◆ Fragment źródłowy ◆
----------
Ustalili granicę, której nie mogą przekroczyć.

Przeszłość Kamili jest owiana mgłą tajemnicy. Na skutek obrażeń doznanych podczas napaści dziewczyna straciła pamięć. Dochodzenie do siebie będzie trudne i niezmiernie długie. Aby nabrać sił i przyspieszyć ten proces, Kamila postanawia przez jakiś czas zostać w rodzinnym domu.

Kobieta dowiaduje się tyle, ile jej bliscy sądzą, że powinna wiedzieć. Między innymi tego, że mieszkający w pobliżu Tymon jest jej przyjacielem z dzieciństwa. Obecnie mężczyzna prowadzi gospodarstwo po zmarłych rodzicach.

Kamila wyrusza w podróż, żeby odkryć, jak wcześniej wyglądało jej życie. Przesyłane przez tajemniczego adoratora kwiaty świadczą o tym, że spotykała się z kimś, komu nadal na niej zależy. Jednak z każdym dniem Kamila coraz lepiej poznaje Tymona i zaczyna coś do niego czuć.

Nie mogąc ignorować chemii, która jest pomiędzy nimi, stawiają sobie granicę. Nie powinni jej przekraczać.
Czy będą umieli się oprzeć?
----------
◆ Ćwiczenia ◆
[A] Wypisz wszystkie informacje o Tymonie, które podaje fragment o Kamili.
[B] Dopisz dalszy ciąg fragmentu o Kamili, zaczynając od miejsca, w którym się kończy.
----------
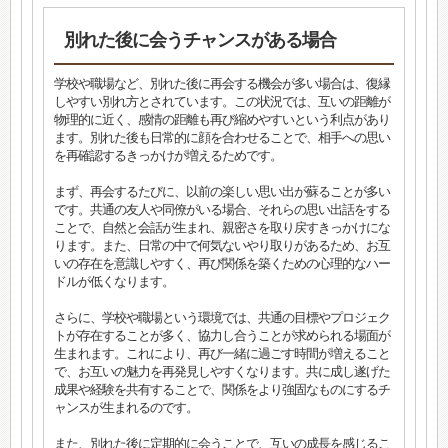
別れた後に会うチャンスがある場合
学校や職場など、別れた後に再会する機会が多い場合は、復縁
しやすい別れ方とされています。この状況では、互いの距離が
物理的に近く、感情の距離も再び縮めやすいという利点があり
ます。別れた後も日常的に顔を合わせることで、相手への思い
を再確認するきっかけが増えるためです。
まず、再会するたびに、以前の楽しい思い出が蘇ることが多い
です。共通の友人や同僚がいる場合、それらの思い出話をする
ことで、自然と会話が生まれ、親密さを取り戻すきっかけにな
ります。また、日常の中で何気ないやり取りがあるため、お互
いの存在を意識しやすく、再び関係を築くための心理的なハー
ドルが低くなります。
さらに、学校や職場という環境では、共通の目標やプロジェク
トが存在することが多く、協力し合うことが求められる場面が
生まれます。これにより、再び一緒に過ごす時間が増えること
で、お互いの魅力を再発見しやすくなります。共に成し遂げた
成果や経験を共有することで、関係をより強固なものにするチ
ャンスが生まれるのです。
また、別れた後に定期的に会うことで、互いの成長を感じるこ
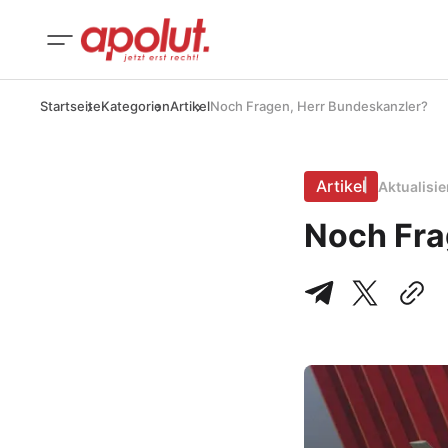
Startseite
Kategorien
Artikel
Noch Fragen, Herr Bundeskanzler?
Artikel
Aktualisi
Noch Fra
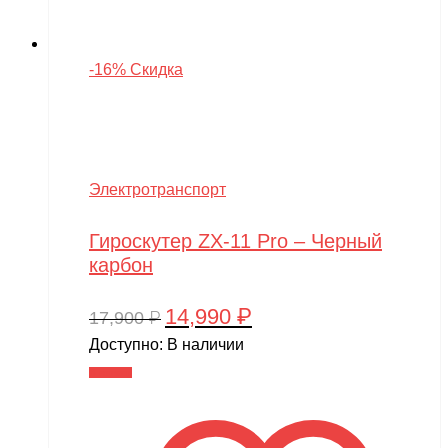
-16% Скидка
Электротранспорт
Гироскутер ZX-11 Pro – Черный
карбон
14,990
₽
Первоначальная
Текущая
17,900
₽
цена
цена:
Доступно:
В наличии
составляла
14,990 ₽.
В корзину
17,900 ₽.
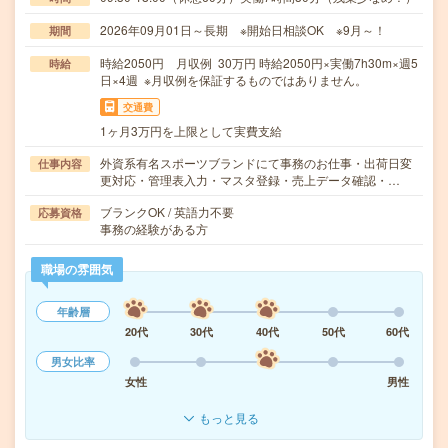
2026年09月01日～長期 ※開始日相談OK ※9月～！
期間
時給2050円 月収例 30万円 時給2050円×実働7h30m×週5
時給
日×4週 ※月収例を保証するものではありません。
交通費
1ヶ月3万円を上限として実費支給
外資系有名スポーツブランドにて事務のお仕事・出荷日変
仕事内容
更対応・管理表入力・マスタ登録・売上データ確認・…
ブランクOK / 英語力不要
応募資格
事務の経験がある方
職場の雰囲気
年齢層
20代
30代
40代
50代
60代
男女比率
女性
男性
もっと見る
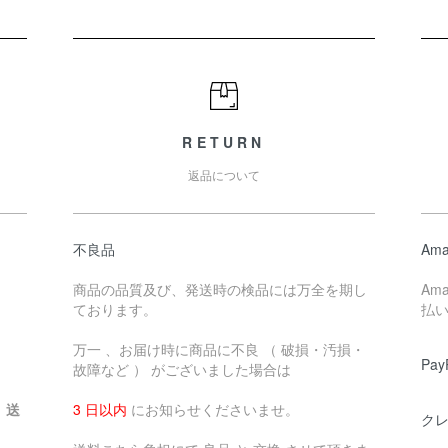
RETURN
返品について
不良品
Ama
商品の品質及び、発送時の検品には万全を期し
Am
ております。
払
万一 、お届け時に商品に不良 （ 破損・汚損・
Pay
故障など ） がございました場合は
、送
3 日以内
にお知らせくださいませ。
クレ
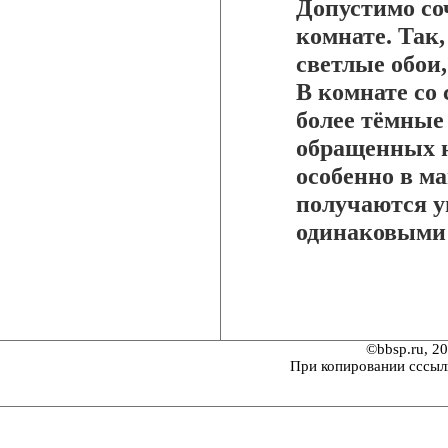
Допустимо соч
комнате. Так,
светлые обои,
В комнате со
более тёмные 
обращенных н
особенно в м
получаются 
одинаковыми 
©bbsp.ru, 2
При копировании сссыл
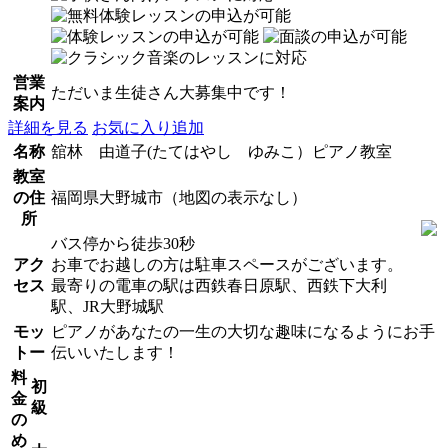
営業
ただいま生徒さん大募集中です！
案内
詳細を見る
お気に入り追加
名称
舘林 由道子(たてはやし ゆみこ）ピアノ教室
教室
の住
福岡県大野城市（地図の表示なし）
所
バス停から徒歩30秒
アク
お車でお越しの方は駐車スペースがございます。
セス
最寄りの電車の駅は西鉄春日原駅、西鉄下大利
駅、JR大野城駅
モッ
ピアノがあなたの一生の大切な趣味になるようにお手
トー
伝いいたします！
料
初
金
級
の
め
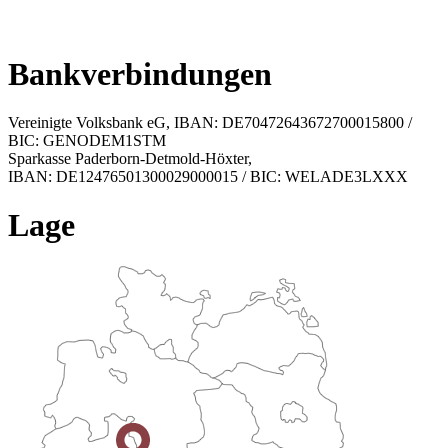
Bankverbindungen
Vereinigte Volksbank eG, IBAN: DE70472643672700015800 /
BIC: GENODEM1STM
Sparkasse Paderborn-Detmold-Höxter,
IBAN: DE12476501300029000015 / BIC: WELADE3LXXX
Lage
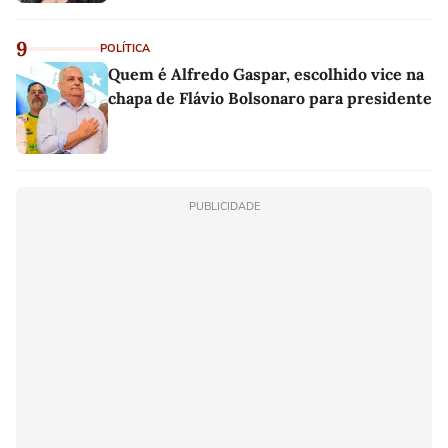
9
POLÍTICA
Quem é Alfredo Gaspar, escolhido vice na
chapa de Flávio Bolsonaro para presidente
PUBLICIDADE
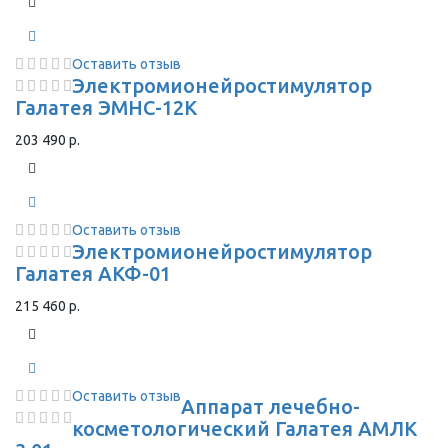
Оставить отзыв
Электромионейростимулятор
Галатея ЭМНС-12К
203 490 р.
Оставить отзыв
Электромионейростимулятор
Галатея АКФ-01
215 460 р.
Оставить отзыв
Аппарат лечебно-
косметологический Галатея АМЛК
----------
◆ Odpowiedzi ◆
[A]
- mieszka w pobliżu
- jest przyjacielem Kamili z dzieciństwa
- prowadzi gospodarstwo po zmarłych rodzicach
- Kamila coraz lepiej go poznaje i zaczyna coś do niego czuć
- między nim a Kamilą jest chemia, więc stawiają sobie granicę, której nie powinni przekraczać

[B]
Premiera: 16.06.2021
Ilość stron: 262
Wydawnictwo: NieZwykłe







Moja opinia:

   
   Kamila Fuse w skutek obrażeń traci pamięć. Porusza się niczym dziecko we mgle. Rodzice postanawiają dla jej dobra zabrać córkę do siebie, na wieś. Informacji dawkują jej oszczędnie i tyle tyle na ile uznają za stosowne. Na przykład, że mieszkający w pobliżu jej rówieśnik Tymon Lewiński, prowadzący gospodarstwo po zmarłych rodzicach, to jej przyjaciel. Dwudziestosiedmiolatka codziennie otrzymuje anonimowe bukiety róż, które pokazują, że miała kogoś, dla kogo była bliska. Przebłyski przeszłości motywują ją do podróży, podczas której ma nadzieję odkryć prawdę. Z każdym kolejnym dniem serce dziewczyny zaczyna bić coraz szybszym tempem na widok Tymona, jednak jasno postawiona granica uniemożliwia im dalsze śmiałe poczynania. Czy będą w stanie się jej utrzymać? Czy Kamila przypomni sobie przeszłość? Co się jej tak naprawdę stało? Czyja to była sprawka? Czy Kamila i Tymon będą razem? Kim jest Aleksander Kos i jaki ma związek z główną bohaterką?

   Za mną obie wydane przez autorkę powieści. Czytałam "Uwieść ochroniarza", który został wydany pod innym nazwiskiem z tym, że nie do końca przypadło mi do gustu zachowanie głównej bohaterki. Ale ogólnie była to fajna lektura. Czytałam również "Wrednego szefa", który poprzez przekomarzania się bohaterów a poza tym romans biurowy był na odpowiednim poziomie. Teraz przyszła pora na trzecią powieść autorki. Totalnie inną od swych poprzedniczek. Tutaj bowiem mamy amnezję głównej bohaterki i przystojnego przyjaciela z przeszłości.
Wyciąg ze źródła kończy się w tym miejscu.